Bridging the Gap of Generations
I'm a parent first and psychologist second, but I constantly find the latter shedding light on the former. As a young parent with parents of my own who were born in the mid 40's, today I continually experience the unique clash between generations of the new and the traditional, the personal and distant. My parents come from an age where social norms were summed up by a firm handshake and locked eye contact, which as a perspective often struggles to find root in my world of 5 second texts, countless emails, and remote contract working. Thus I find myself wishing there was a better way for my children to connect with my parents and to learn from their vast array of experiences. My concern here is that our children bare the brunt of the confusion that results when the gap between generations is so distinct and at often times so tumultuous.
The Parents of Parents
The difficulty, or one of the many at least, is deciphering how to evolve the personal experiences of our own childhood into the maxims of parenthood. So to understand our parents we need to look at the world they grew up in. Research, biographies, and popular culture all depict the 40's, 50's, and even the early 60's as a time when the American Dream was most clear and most tangible. As a country, we had just struck down the Nazi empire and demonstrated our position as both the moral and economic leaders in the evolving modern world. In my personal experience, I find this translates to a certain confidence of mind and morality in our parents who grew up during that time.

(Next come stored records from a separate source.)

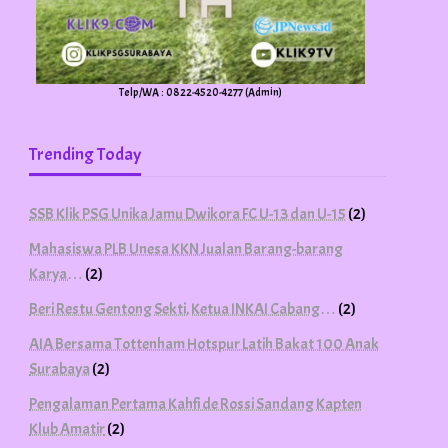
Telp/WA : 0822-4520-4277 (Admin)
Trending Today
SSB Klik PSG Unika Jamu Dwikora FC U-13 dan U-15
(2)
Mahasiswa PLB Unesa KKN Jualan Barang-barang
Karya…
(2)
Beri Restu Gentong Sekti, Ketua INKAI Cabang…
(2)
AIA Bersama Tottenham Hotspur Latih Bakat 100 Anak
Surabaya
(2)
Pengalaman Pertama Kahfi de Rossi Sandang Kapten
Klub Amatir
(2)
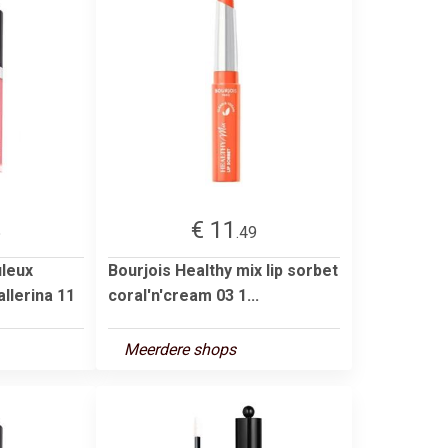
€ 11
5
.49
uleux
Bourjois Healthy mix lip sorbet
allerina 11
coral'n'cream 03 1...
Meerdere shops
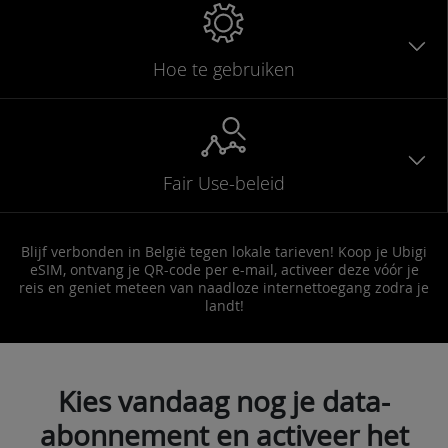
Hoe te gebruiken
Fair Use-beleid
Blijf verbonden in België tegen lokale tarieven! Koop je Ubigi
eSIM, ontvang je QR-code per e-mail, activeer deze vóór je
reis en geniet meteen van naadloze internettoegang zodra je
landt!
Kies vandaag nog je data-
abonnement en activeer het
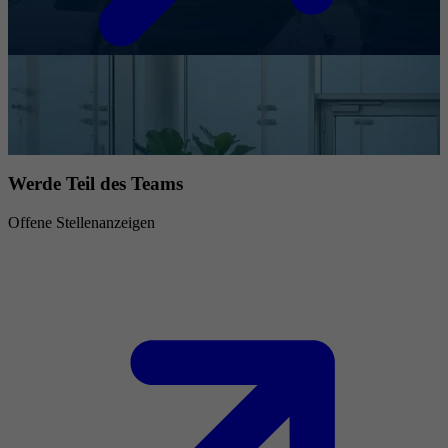
Werde Teil des Teams
Offene Stellenanzeigen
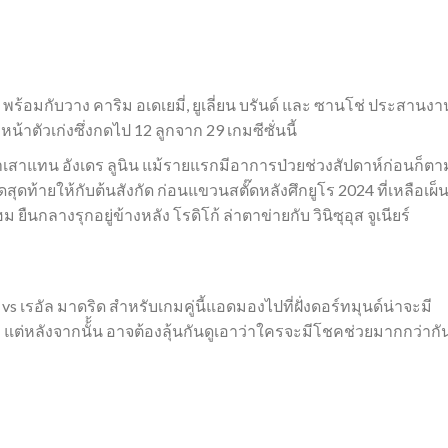
พร้อมกับวาง คาริม อเดเยมี่, ยูเลี่ยน บรันด์ และ ซานโช่ ประสานงา
หน้าตัวเก่งซึ่งกดไป 12 ลูกจาก 29 เกมซีซั่นนี้
งเฝ้าเสาแทน อังเดร ลูนิน แม้รายแรกมีอาการป่วยช่วงสัปดาห์ก่อนก็ตา
สุดท้ายให้กับต้นสังกัด ก่อนแขวนสตั๊ดหลังศึกยูโร 2024 ที่เหลือเผ็
 ยืนกลางรุกอยู่ข้างหลัง โรดิโก้ ล่าตาข่ายกับ วินิซุอุส จูเนียร์
์ vs เรอัล มาดริด สำหรับเกมคู่นี้แอดมองไปที่ฝั่งดอร์ทมุนด์น่าจะมี
แต่หลังจากนั้้น อาจต้องลุ้นกันดูเอาว่าใครจะมีโชคช่วยมากกว่ากั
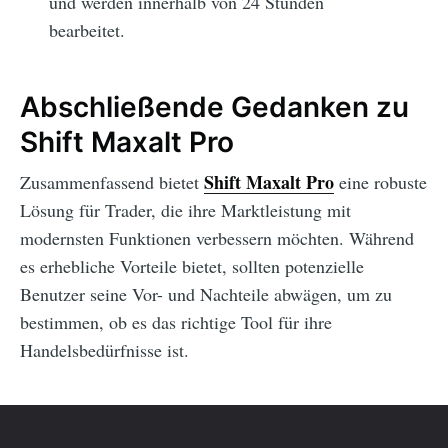
und werden innerhalb von 24 Stunden
bearbeitet.
Abschließende Gedanken zu
Shift Maxalt Pro
Shift Maxalt Pro
Zusammenfassend bietet
eine robuste
Lösung für Trader, die ihre Marktleistung mit
modernsten Funktionen verbessern möchten. Während
es erhebliche Vorteile bietet, sollten potenzielle
Benutzer seine Vor- und Nachteile abwägen, um zu
bestimmen, ob es das richtige Tool für ihre
Handelsbedürfnisse ist.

My point is that, parents from this generation seem battered with a double-sided and cold reality where the current world differs so drastically from the one they were raised in, and yet they feel theirs was the right one. I see this play out in grand-parenting styles most commonly in three distinct ways--not that every behavior pattern fits this model. Either they become extremely dedicated to instilling the truth of their generation, or they become angry and embittered by their struggle to find a relevant place for their perspectives. The third and perhaps worst direction this can lead is an ambivalence where our parents may even give up on building authentic relationships with our children of this new world.
Aspiring to improve these relationships can unlock better lives for our children and our parents. A 2016 study from Boston University demonstrated that when youth and their elders maintain strong relationships, both will experience lower risks of depression. Similarly, a 2014 study from the Journal of the American Gerontological Society showed that when grandparents spend more time with their grandchildren during their younger years, the grandparents experienced more instances of bonding and showed even greater resilience to mood disorders and illnesses such as depression.
Susan Newman, a social psychologist and author of "Little Things Mean a Lot: Creating Happy Memories with Your Grandchildren" also implores us to involve our parents in the lives of our children. She writes that grandparents often have more time and patience to offer, and so can provide a unique relationship to our children that they would otherwise live life without, which can provide greater security as they mature.
Bridging the Gap
To bridge the gap between generations, the first step is to identify what causes the gap. I believe the cause is the same thing that makes our generation and our children unique--we were born into, and are continuously more integrated into, the Age of Information. This results in many younger parents feeling that in this age of information, value away from more traditional parenting practices of older generations. After all, when parents have access to more parenting information than ever before in human history, the locus of control shifts more to each parents, who can search and research to their hearts content, rather than reaching out to their own parents as past generations have done. A quick google search of the term, "parenting information" conjures 320 million results in under 60 seconds. Need I say more?
Sites like parenting-ed and cdc.gov/parents act simultaneously as massive hubs of information and as directories to even more. How can grandparents compare to this? How many arguments have occurred between us and our parents about their experience versus what we have read online?
The solution I propose has some poetic justice in that our parents brought us into this world, and thus it is our responsibility to bring them into ours. I won't make the argument that they have an abundance of information that's wildly applicable to your children's lives, what I will argue is whether that is true or not does not matter. What matters is the relationship and the bond that will persist in the memories of our children.
To bring our parents into this modern world with us and our children, we simply need to involve them. Admittedly it's no easy task, though involving them may be as easy as sending them a link when our child's birthday approaches for gift ideas, instead of simply expecting them to know what to get, or to know how to get what we mention. Confusion may result or coaching may be required, but if that's the cost of bringing them into our world we should pay it. Here's a poignant article on how to coach our elders in using the internet.
One of the greatest fears of the elderly is their fear or being left out or left alone. the stark reality is as their children we are largely responsible for whether this reality plays out, and having an extra hand in raising our children is rarely a bad thing. In the end, what I am advocating is a change in perspective in young parents like myself: our parents are more than the information they offer, or the value of their experiences, they are potentially the heroes of our child's lives even if we have lost sight of when they were ours.